DATASET CONTENT:
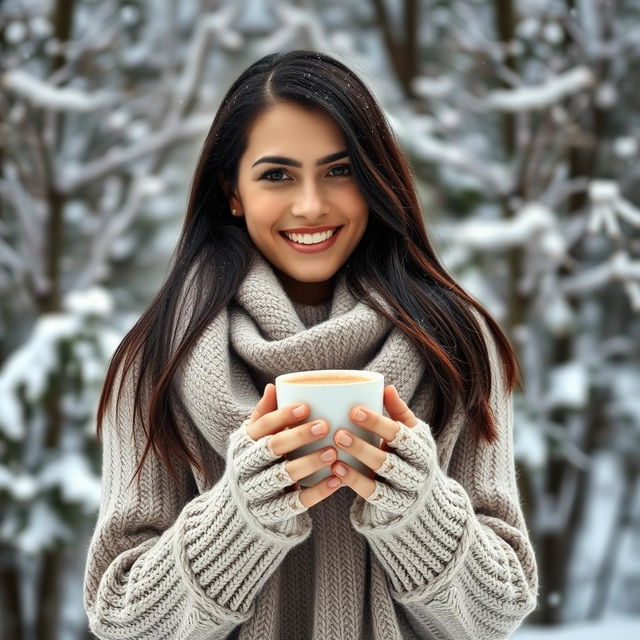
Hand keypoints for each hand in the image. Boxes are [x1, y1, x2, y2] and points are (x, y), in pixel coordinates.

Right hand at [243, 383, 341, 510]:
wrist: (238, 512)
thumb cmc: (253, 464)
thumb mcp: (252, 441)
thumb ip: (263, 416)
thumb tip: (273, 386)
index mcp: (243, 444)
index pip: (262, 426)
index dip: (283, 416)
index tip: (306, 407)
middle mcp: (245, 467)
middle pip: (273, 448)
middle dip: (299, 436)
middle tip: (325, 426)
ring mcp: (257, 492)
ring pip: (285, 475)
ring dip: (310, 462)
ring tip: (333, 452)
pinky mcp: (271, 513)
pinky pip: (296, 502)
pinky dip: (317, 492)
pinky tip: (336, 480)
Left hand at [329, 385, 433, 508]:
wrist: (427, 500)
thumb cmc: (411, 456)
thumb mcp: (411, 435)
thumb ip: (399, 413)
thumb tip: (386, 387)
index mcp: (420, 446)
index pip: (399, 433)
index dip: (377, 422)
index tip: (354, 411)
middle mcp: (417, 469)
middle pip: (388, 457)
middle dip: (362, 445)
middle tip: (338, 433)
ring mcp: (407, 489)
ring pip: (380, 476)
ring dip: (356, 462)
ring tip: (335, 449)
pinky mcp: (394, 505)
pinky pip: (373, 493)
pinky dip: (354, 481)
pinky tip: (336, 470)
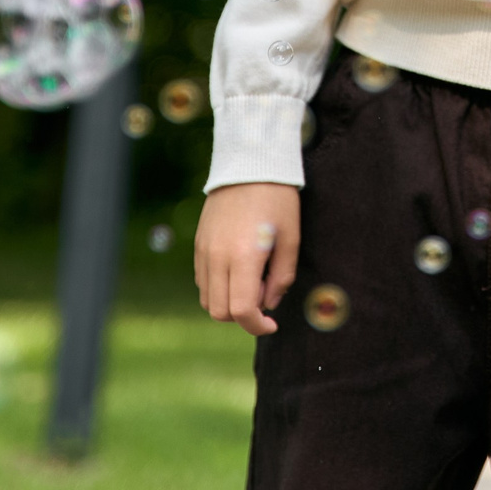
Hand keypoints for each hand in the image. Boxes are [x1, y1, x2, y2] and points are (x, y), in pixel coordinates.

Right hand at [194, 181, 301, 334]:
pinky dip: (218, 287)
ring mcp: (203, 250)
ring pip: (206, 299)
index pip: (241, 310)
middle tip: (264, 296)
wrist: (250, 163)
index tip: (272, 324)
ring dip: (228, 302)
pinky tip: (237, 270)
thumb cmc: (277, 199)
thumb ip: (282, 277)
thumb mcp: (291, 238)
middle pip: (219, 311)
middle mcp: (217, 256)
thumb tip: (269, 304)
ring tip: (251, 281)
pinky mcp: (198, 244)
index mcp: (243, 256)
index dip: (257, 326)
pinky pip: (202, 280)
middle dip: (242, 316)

* * *

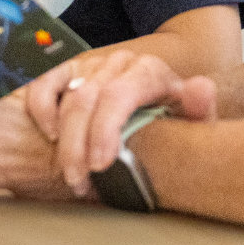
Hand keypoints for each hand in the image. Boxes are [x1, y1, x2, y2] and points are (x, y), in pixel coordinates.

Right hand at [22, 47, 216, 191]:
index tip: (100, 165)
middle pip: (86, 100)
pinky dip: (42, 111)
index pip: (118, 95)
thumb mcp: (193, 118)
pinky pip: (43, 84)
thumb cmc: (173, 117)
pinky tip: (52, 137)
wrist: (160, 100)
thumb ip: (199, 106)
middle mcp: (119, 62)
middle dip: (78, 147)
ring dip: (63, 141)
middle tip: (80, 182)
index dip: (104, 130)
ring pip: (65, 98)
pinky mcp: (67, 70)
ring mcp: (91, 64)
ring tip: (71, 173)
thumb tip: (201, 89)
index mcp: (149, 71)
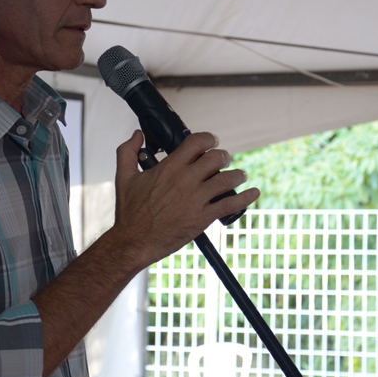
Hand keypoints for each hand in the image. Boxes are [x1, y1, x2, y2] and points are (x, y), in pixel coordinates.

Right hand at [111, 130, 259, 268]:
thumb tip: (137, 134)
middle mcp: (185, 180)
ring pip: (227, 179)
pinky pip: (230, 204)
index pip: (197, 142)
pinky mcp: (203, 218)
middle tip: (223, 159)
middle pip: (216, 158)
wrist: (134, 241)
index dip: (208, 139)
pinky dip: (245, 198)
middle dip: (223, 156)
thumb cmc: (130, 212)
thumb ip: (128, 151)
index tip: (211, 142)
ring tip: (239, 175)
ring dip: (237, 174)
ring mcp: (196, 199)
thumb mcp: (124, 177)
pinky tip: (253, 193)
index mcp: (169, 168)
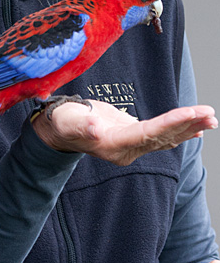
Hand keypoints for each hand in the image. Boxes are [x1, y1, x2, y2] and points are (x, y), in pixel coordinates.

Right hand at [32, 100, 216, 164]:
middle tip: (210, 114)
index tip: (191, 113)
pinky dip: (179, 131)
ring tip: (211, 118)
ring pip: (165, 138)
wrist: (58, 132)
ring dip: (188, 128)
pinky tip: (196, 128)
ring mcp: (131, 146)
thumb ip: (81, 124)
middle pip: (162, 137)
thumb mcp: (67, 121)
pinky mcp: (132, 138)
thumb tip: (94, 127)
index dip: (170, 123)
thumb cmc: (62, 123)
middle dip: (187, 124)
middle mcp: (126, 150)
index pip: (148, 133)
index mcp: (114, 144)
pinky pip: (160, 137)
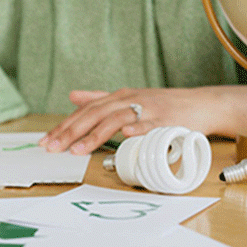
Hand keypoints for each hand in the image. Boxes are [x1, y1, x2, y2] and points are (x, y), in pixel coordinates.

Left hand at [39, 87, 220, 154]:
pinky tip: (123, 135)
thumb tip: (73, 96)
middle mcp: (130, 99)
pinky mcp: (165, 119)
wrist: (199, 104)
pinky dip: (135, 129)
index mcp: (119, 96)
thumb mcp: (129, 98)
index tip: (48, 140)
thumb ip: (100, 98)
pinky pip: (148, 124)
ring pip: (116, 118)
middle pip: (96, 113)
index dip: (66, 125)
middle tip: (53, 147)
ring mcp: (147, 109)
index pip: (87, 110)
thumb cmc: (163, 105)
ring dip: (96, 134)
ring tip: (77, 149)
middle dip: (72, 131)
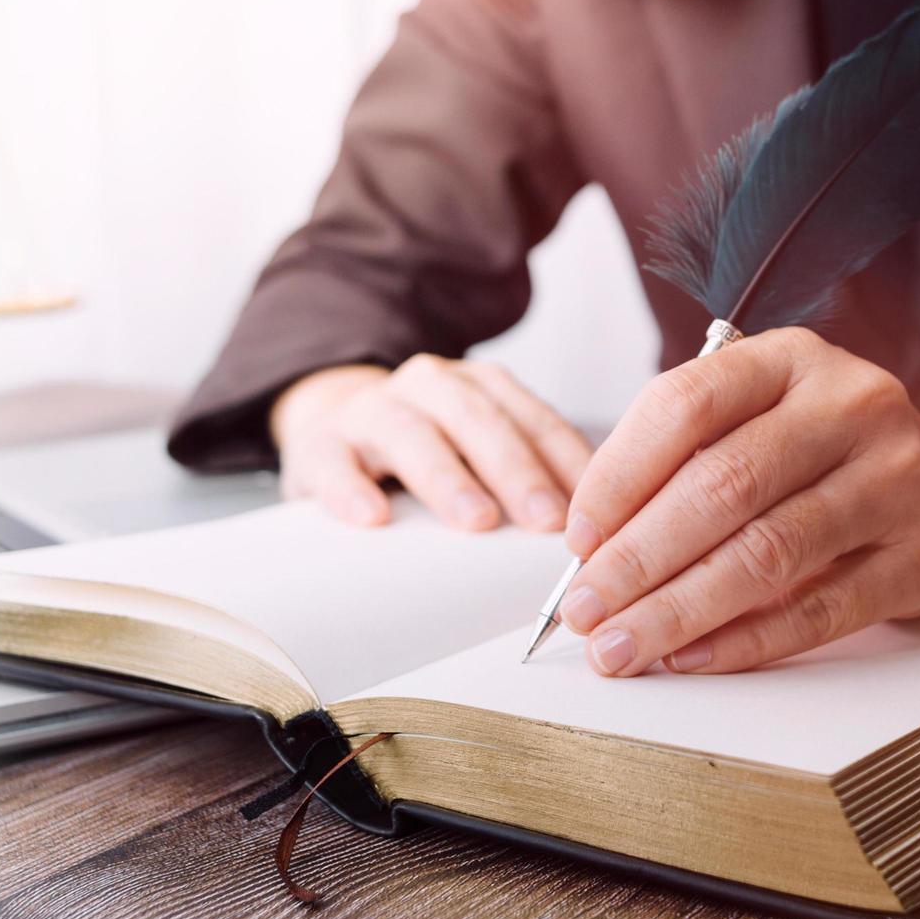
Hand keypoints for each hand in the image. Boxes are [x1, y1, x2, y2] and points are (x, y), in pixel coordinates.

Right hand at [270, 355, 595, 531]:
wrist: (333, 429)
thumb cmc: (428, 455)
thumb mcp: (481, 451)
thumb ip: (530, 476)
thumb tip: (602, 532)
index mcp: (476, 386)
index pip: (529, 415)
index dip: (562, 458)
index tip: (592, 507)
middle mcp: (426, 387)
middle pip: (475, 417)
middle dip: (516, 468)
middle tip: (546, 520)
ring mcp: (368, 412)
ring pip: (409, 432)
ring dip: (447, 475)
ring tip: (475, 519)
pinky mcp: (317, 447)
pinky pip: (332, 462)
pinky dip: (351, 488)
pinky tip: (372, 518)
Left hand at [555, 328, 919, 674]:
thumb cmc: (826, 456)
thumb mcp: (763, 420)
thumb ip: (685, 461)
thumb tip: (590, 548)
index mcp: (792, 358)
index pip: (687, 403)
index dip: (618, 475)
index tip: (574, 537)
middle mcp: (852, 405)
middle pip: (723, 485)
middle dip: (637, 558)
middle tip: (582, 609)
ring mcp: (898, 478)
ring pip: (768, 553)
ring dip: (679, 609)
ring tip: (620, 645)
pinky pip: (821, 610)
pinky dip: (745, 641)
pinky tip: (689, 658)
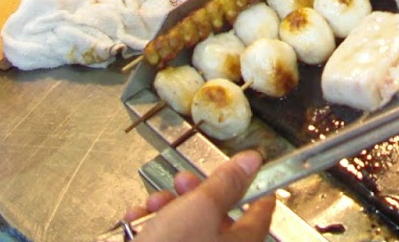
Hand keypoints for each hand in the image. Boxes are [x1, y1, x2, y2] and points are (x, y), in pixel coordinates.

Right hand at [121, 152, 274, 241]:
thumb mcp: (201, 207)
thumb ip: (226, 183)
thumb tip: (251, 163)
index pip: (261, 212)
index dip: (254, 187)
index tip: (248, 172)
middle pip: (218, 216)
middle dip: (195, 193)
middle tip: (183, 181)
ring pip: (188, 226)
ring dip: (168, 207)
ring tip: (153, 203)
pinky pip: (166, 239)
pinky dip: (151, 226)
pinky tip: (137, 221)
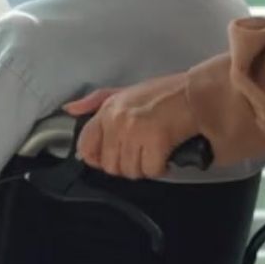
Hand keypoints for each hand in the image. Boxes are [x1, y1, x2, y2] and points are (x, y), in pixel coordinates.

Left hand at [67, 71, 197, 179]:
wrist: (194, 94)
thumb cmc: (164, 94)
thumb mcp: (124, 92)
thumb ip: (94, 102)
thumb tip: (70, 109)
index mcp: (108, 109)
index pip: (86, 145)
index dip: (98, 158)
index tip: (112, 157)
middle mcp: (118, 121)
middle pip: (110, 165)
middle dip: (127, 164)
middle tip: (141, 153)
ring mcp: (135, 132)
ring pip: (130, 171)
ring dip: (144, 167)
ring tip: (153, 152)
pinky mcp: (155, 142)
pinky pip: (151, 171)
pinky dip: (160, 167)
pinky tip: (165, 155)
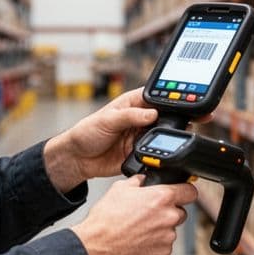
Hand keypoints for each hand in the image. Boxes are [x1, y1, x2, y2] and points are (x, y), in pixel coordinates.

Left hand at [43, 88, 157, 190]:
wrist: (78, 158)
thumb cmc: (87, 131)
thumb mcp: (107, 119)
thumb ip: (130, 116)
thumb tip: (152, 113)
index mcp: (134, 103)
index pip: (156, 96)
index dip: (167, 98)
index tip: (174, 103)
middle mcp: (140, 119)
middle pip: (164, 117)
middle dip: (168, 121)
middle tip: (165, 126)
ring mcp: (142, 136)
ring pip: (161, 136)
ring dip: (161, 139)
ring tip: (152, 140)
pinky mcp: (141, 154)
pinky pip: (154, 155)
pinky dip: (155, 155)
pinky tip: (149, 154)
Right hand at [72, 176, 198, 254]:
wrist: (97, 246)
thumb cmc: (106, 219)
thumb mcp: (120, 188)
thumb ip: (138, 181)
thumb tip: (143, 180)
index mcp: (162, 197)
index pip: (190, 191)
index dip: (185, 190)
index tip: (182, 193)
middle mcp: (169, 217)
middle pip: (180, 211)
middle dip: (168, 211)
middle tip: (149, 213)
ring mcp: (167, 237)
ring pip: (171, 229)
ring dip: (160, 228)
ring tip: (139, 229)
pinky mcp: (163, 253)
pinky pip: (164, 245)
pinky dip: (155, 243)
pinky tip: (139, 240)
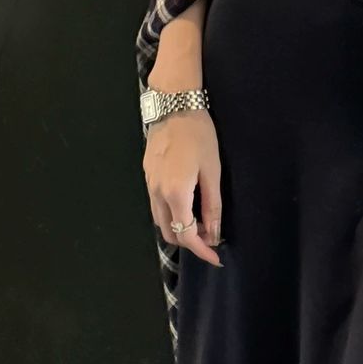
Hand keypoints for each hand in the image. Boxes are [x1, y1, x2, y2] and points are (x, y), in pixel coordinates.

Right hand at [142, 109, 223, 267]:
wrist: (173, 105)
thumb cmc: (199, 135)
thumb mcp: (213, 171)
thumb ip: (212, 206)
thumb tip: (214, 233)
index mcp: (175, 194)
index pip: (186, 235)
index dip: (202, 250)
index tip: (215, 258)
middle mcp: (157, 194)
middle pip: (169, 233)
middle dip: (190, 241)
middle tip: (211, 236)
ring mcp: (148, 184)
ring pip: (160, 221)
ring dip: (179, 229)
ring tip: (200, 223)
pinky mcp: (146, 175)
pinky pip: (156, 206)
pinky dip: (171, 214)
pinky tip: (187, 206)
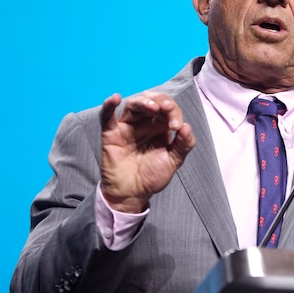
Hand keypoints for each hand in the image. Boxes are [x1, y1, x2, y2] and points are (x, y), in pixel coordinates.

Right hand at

---

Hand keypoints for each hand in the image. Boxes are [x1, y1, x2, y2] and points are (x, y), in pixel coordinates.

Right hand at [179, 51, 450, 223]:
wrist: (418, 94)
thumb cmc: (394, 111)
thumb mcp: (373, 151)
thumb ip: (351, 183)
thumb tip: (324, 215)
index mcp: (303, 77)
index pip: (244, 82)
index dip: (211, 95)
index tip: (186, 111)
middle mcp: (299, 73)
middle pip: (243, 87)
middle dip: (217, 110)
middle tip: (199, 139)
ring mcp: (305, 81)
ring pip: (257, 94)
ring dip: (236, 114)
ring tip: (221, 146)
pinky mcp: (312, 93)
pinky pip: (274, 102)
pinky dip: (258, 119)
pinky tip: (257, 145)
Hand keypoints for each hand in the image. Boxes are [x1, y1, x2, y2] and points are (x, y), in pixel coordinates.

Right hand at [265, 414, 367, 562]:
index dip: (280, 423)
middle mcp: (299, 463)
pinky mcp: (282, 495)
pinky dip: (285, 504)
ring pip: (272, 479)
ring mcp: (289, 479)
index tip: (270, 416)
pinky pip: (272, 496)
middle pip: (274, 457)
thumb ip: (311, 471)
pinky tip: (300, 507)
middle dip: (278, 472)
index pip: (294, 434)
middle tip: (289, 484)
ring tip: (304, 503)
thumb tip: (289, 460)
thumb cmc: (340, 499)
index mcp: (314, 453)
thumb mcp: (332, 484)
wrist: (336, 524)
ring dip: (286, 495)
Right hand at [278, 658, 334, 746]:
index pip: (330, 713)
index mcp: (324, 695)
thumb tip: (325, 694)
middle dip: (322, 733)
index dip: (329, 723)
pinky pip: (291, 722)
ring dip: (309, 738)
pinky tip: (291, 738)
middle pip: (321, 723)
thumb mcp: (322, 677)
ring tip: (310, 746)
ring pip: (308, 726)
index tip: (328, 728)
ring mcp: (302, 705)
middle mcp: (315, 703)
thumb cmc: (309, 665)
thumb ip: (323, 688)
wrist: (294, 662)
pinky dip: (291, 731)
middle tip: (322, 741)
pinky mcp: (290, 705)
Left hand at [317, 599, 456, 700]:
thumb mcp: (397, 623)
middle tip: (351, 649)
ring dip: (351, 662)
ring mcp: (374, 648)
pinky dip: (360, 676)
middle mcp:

WORK ITEM:
Find where the line with "thumb mcp: (411, 435)" sits in the material above and where the line with "ring pip: (206, 299)" sits. Set down exactly the lines from the first to the second, both included and nothing else, without pictures.

RESPONSE TO THIS EXERCISE:
thumb mcp: (411, 435)
thumb ip: (399, 413)
thumb tip: (386, 387)
index mcp: (420, 446)
index pip: (399, 433)
index dip: (377, 422)
index tip: (354, 411)
middle mcp: (417, 469)
middle pip: (388, 457)
middle dip: (362, 445)
middle tip: (338, 433)
ring mcp: (407, 489)
ring pip: (380, 476)
ring dip: (356, 462)
ring tip: (335, 449)
pinky mcp: (394, 505)
pinky pip: (373, 493)
pinky dip: (354, 481)
pinky tip: (336, 470)
Hand keypoints for each hand in the image. Boxes are [x1, y1, x2, y2] and points are (x, y), in pixel coordinates.

Right hand at [194, 181, 301, 334]:
pinky dip: (218, 287)
ring mcp: (203, 250)
ring pip: (206, 299)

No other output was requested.